If Howard Wilkinson has his way, professional coaches in England will eventually have to obtain an official qualification. Bernd Huck explains how the system works in Germany
Karlheinz Riedle never wanted to be a coach. But when Mohamed Al-Fayed sacked Paul Bracewell and asked Riedle to take charge at Craven Cottage, he agreed to do the Fulham owner a favour. “But only for a short time, because I’m really not the coaching type.”
Nor does he have any qualifications for the job, which in his home country are a necessary precondition for anyone who wants to coach a team. In Germany every coach has to have a licence, and every team has to have a licensed coach. The DFB (German FA) has always been a law unto itself, but in this case their strict rules should not be written off simply as an example of obsessive German bureaucracy. In fact the system makes a lot of sense, especially for the lower leagues.
A B-licence, which allows you to coach up to the level of the fifth division, requires 120 hours of teaching. An A-licence involves a five-week course and entitles you to coach up to regional league level (Third Division). To coach a team in the top two divisions you have to be licensed as a Football Instructor, which takes six months.
Coaches like Rudi Gutendorf (currently in the 54th post of his career) and Dettmar Cramer have taken the German training system for coaches to all parts of the world, so that in the US and in parts of Africa German qualifications are now officially recognised.
The DFB has an arrangement with professional players that allows anyone who has played more than 70 internationals to take a shortened course. But even Franz Beckenbauer was only allowed to be called the “head” of the team that won the World Cup in 1990. Officially the coach was the almost unknown Holger Osiek (now in charge of Canada), who held the appropriate licence.
Riedle himself trotted out the familiar argument that a professional of his calibre and experience should not need a licence to prove they can coach. “The ball is round and you have to get it in the goal,” he said. “That’s all. Look at Franz Beckenbauer and Gianluca Vialli. If you have experience, good man-management and a tactical brain, why would you need a licence?”
Because being a football coach is a profession like any other, says Erich Rutemöller, an instructor with the DFB, who is due to take over as head of its coaches’ training course in the summer. “If you want to be a bricklayer, first you have to do an apprenticeship, then be a journeyman, then maybe in the end you become a master craftsman.
“In football, experience and personality obviously play a large role, but every coach should also know how to run a coaching session and be familiar with ideas about leadership, public speaking, sports medicine and sports psychology,” says Rutemöller.
Such is the current dismal state of the German national team that some commentators are beginning to question the uniform system of training.
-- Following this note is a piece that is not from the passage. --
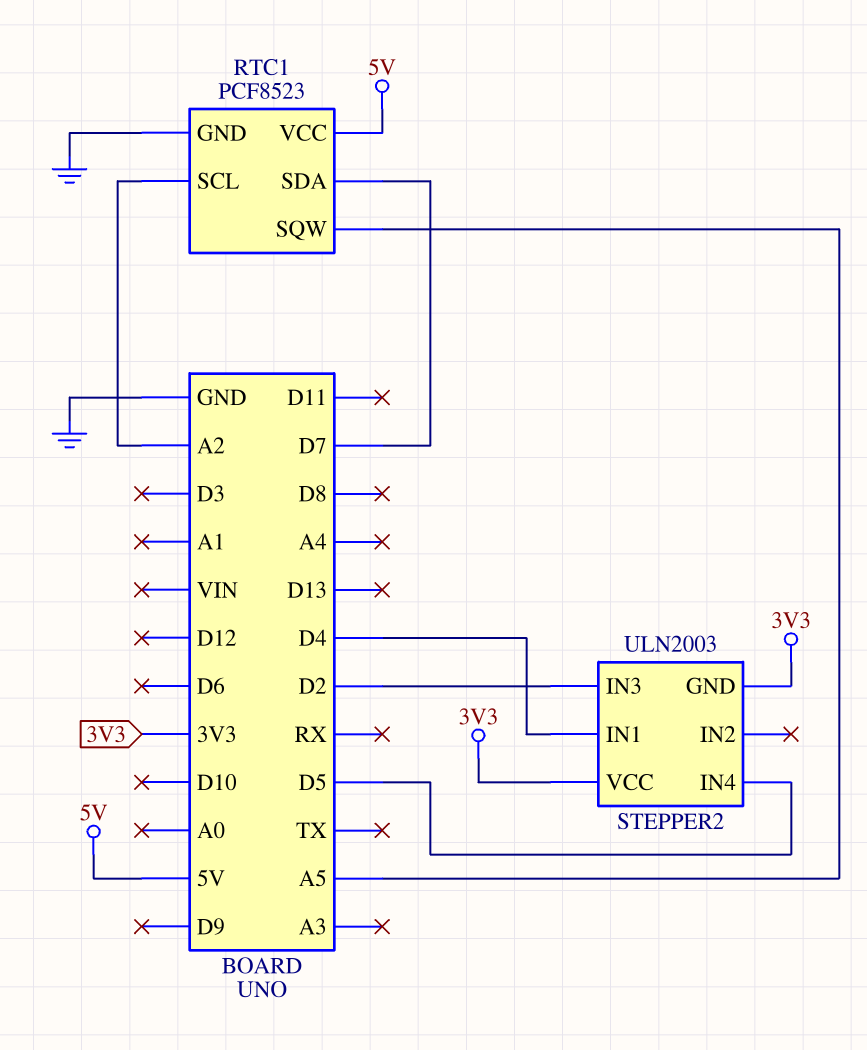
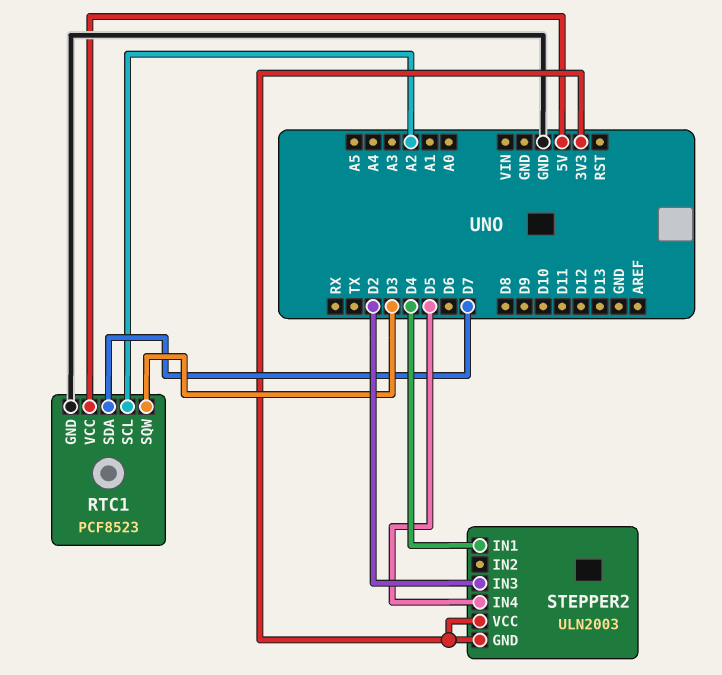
RTC1 pin SQW: A5 -> D3

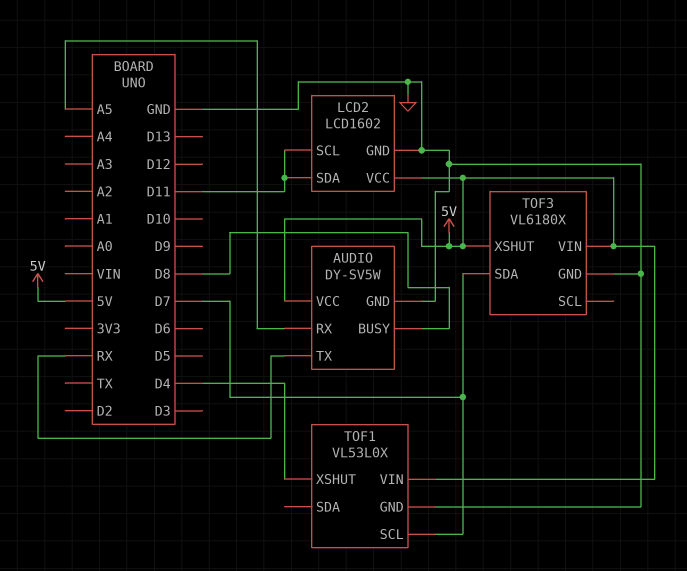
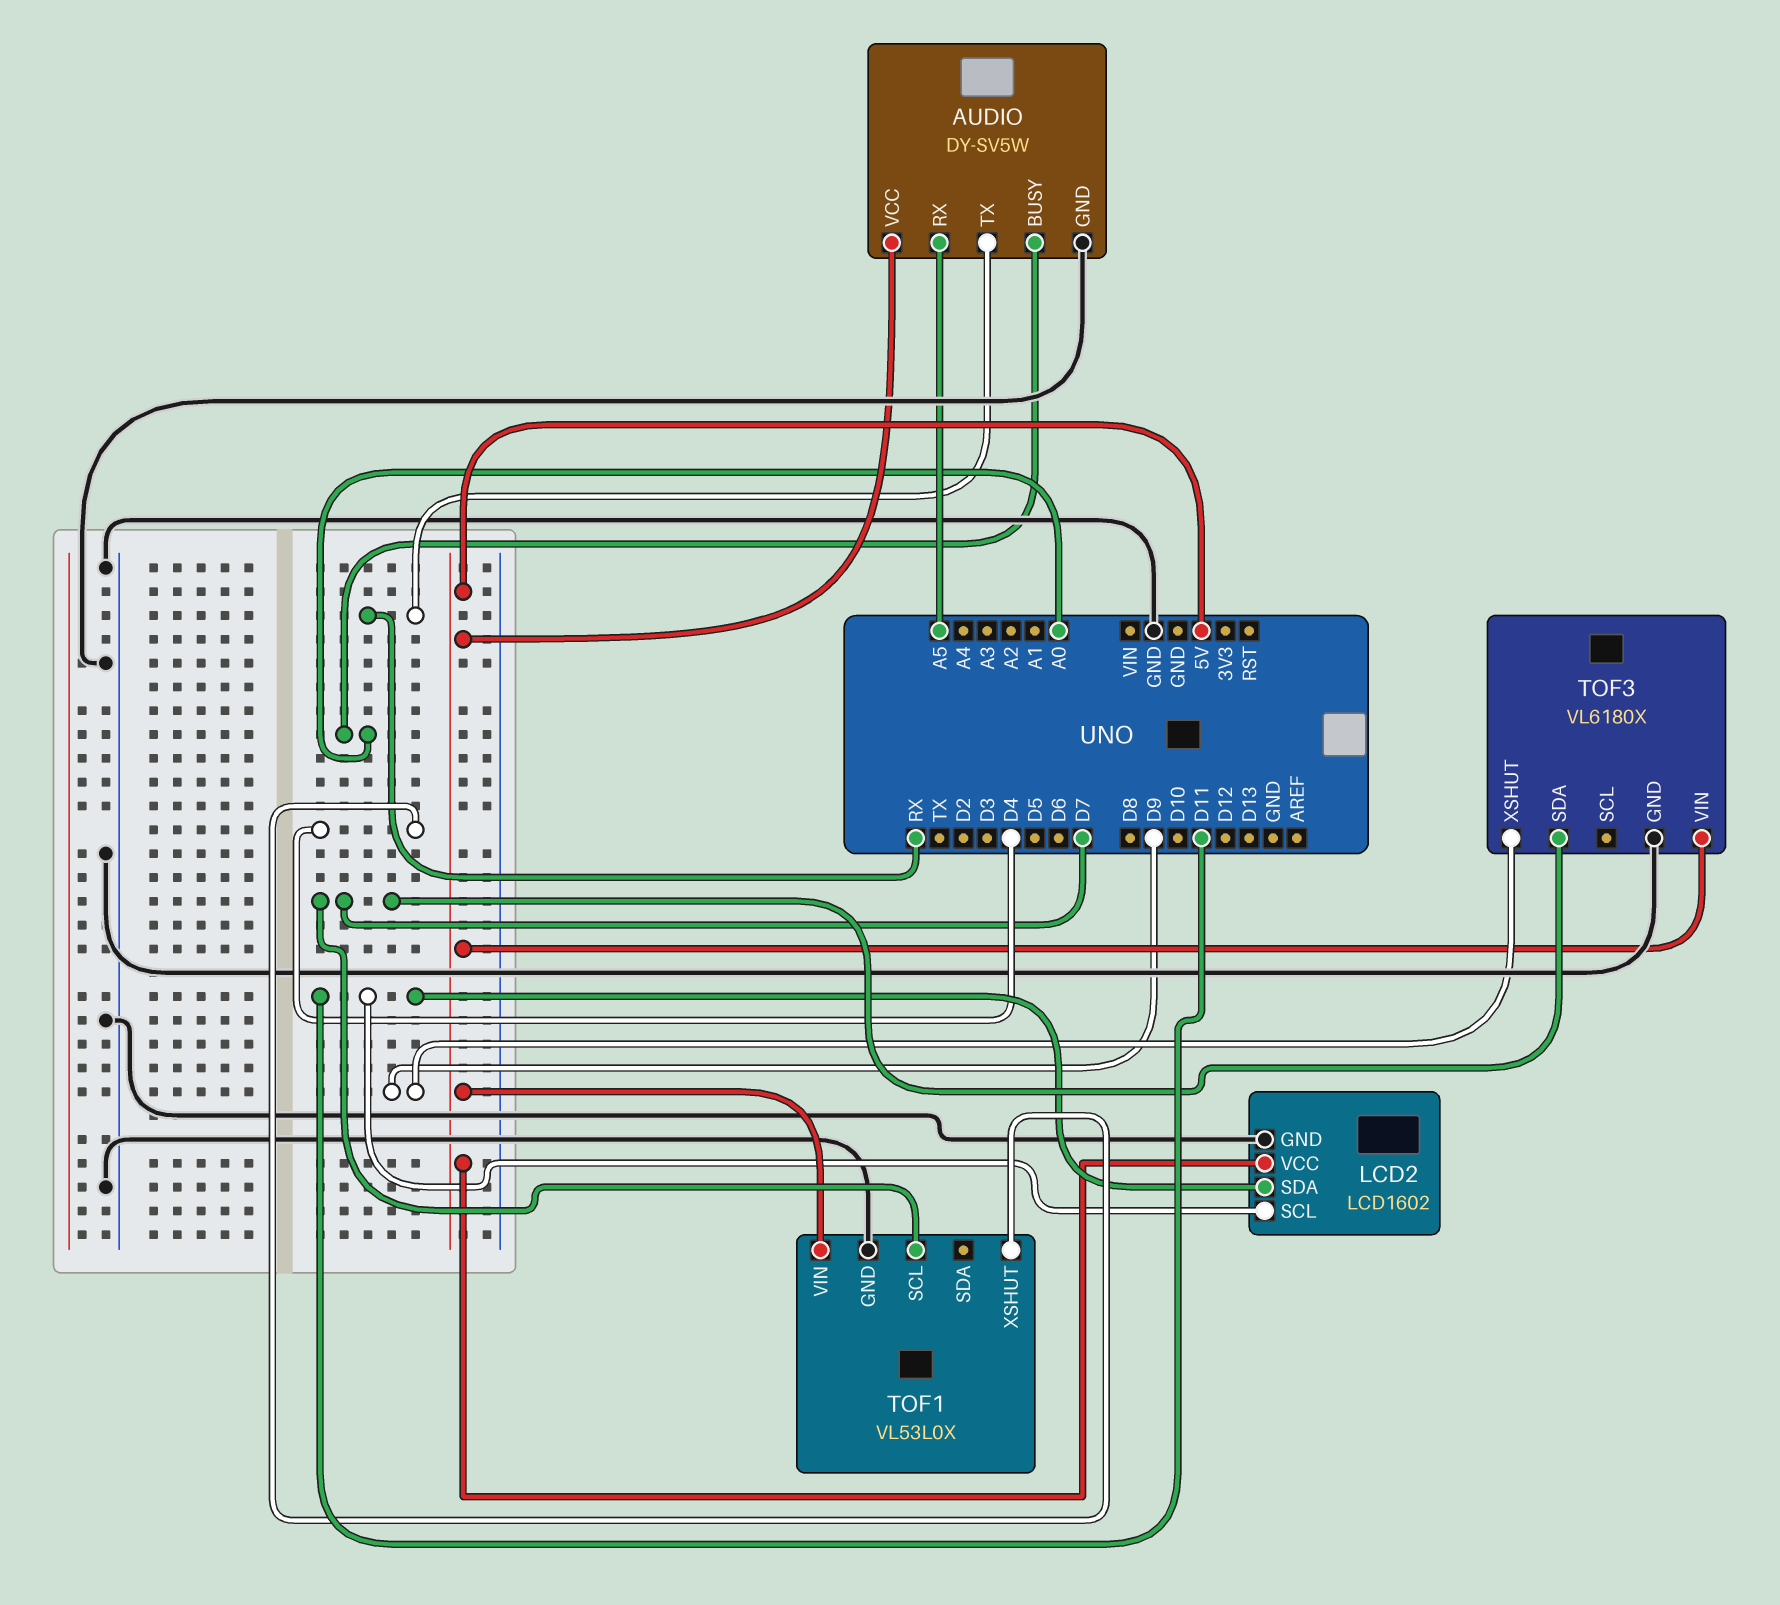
AUDIO pin BUSY: D8 -> A0
TOF3 pin XSHUT: 5V -> D9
What if it has succeeded only in breeding identikit coaches, simply replicating rigid and outdated tactical systems?
“That’s rubbish,” says Rutemöller. “Everyone brings with them their own prejudices and their own personality, and they all go their separate ways. On any given coaching course you might find 25 different characters. In any case we expose them to all kinds of different systems and then everyone adopts whatever suits them best.”
As it turned out, Riedle’s time in charge proved brief. “I never had the desire to be the boss and I never will,” he said. In Germany, he never would have been.